En los principios ideológicos de Sortu consta instaurar una economía planificada tomando como principio la socialización de los medios de producción en un proceso de lucha de clases y que en esta fase, la lucha popular debe ser literalmente vanguardia y la lucha institucional estar a su servicio. Es a mediados del siglo XX cuando diversos sectores de trabajadores patriotas transforman ese nacionalismo burgués (PNV) en un abertzalismo revolucionario, reivindicando una nación sin opresión de ninguna clase a través del socialismo.

Existe control institucional, las bases ideológicas están claras en el sentido de dar pasos hacia el socialismo, 
existe una mayoría sindical abertzale no amarilla ni seguidista de la patronal, existe el mayor movimiento popular contestatario de Europa que está trabajando en una carta social.
 
¿Qué diablos es lo que ocurre para que teniendo todos los ingredientes necesarios de la receta no haya avances en las instituciones hacia el cambio social, hacia el socialismo?.

La respuesta quizás reside en que no se está poniendo a debate la traducción de esos principios ideológicos en iniciativas concretas y definidas, imposibilitando la alternativa y quedándose por tanto todo a la defensiva y en el resistencialismo. Enquistados en los aspectos más moderados y suaves de la izquierda que no dan respuesta a las necesidades vitales de la clase trabajadora vasca y sus sectores más castigados. Todo ello además es aprovechado por el frente sistémico y terminará por erosionar gravemente de no producirse una ofensiva.

Una ofensiva necesaria que además puede contar con el impulso involuntario de una crisis del sistema, una ofensiva que puede generar ilusión y tensionamiento social. Estamos tan acostumbrados a la derrota y a luchar contra las cosas que parece que nos hemos olvidado que contamos con herramientas para crear y superar las limitaciones mediante la confrontación. Igual que hicieron en Marinaleda y como ha demostrado el movimiento popular vasco que es posible en muchas ocasiones. ¿Por qué en el frente institucional no es posible? ¿Por qué cuesta tanto?.

"Si la izquierda abertzale no entierra definitivamente la “socioeconomía” y no empieza a hablar de lucha de clases con todas sus consecuencias, la clase trabajadora vasca lo pagará caro."

El no impulso de una teoría socialista vasca de carácter revolucionario que partiendo de la experiencia de la lucha generada en décadas y la propia historia, cultura e idiosincracia vasca vaya dibujando el plano de la democracia socialista para Euskal Herria y que falte un diseño estratégico global de la lucha de clases derivado de ello es una rémora casi insalvable que incide en todo ello haciéndonos instalar en las limitaciones antes nombradas, en el sectorialismo,o subsidiarismo de luchas que en realidad son estratégicas y dejando por tanto el camino libre a toda clase de teorías posmodernas o modas ideológicas que se las lleva el viento.

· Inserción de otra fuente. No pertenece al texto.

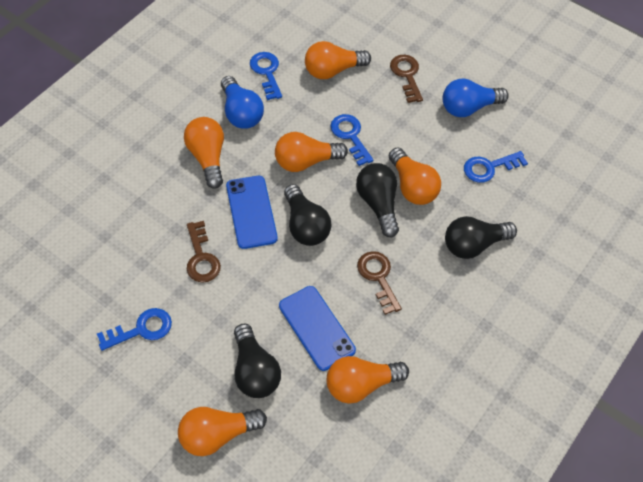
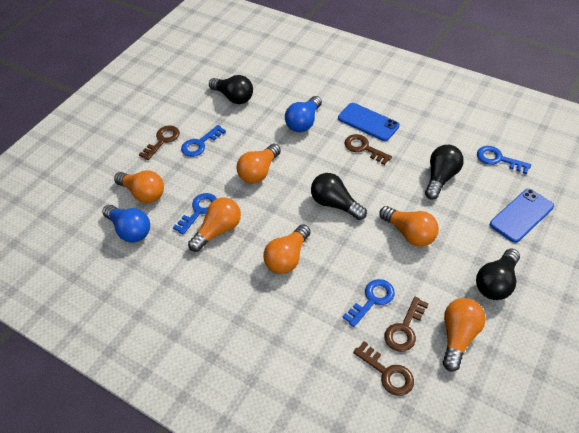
brown key: 3 -> 4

No ayuda tampoco que la organización socialista revolucionaria que debería estar lanzando estas propuestas y estudiando métodos y formas de avance para que la clase trabajadora vasca las enriquezca esté desaparecida.

Y es que en realidad, hoy más que nunca, una ofensiva en ese sentido sería uno de los arietes más temidos de cara a la liberación nacional por el capitalismo y los estados además  de ser posiblemente lo único que pueda poner a todo el pueblo detrás hacia la independencia y el socialismo.

Si la izquierda abertzale no entierra definitivamente la “socioeconomía” y no empieza a hablar de lucha de clases con todas sus consecuencias, la clase trabajadora vasca lo pagará caro. Ya lo está haciendo. Está en nuestras manos cambiar la historia. También desde la lucha institucional. Eso o seguir en el bucle infinito. ¿A qué esperamos a poner en cuestionamiento todo?. ¿Qué es lo que lo impide?.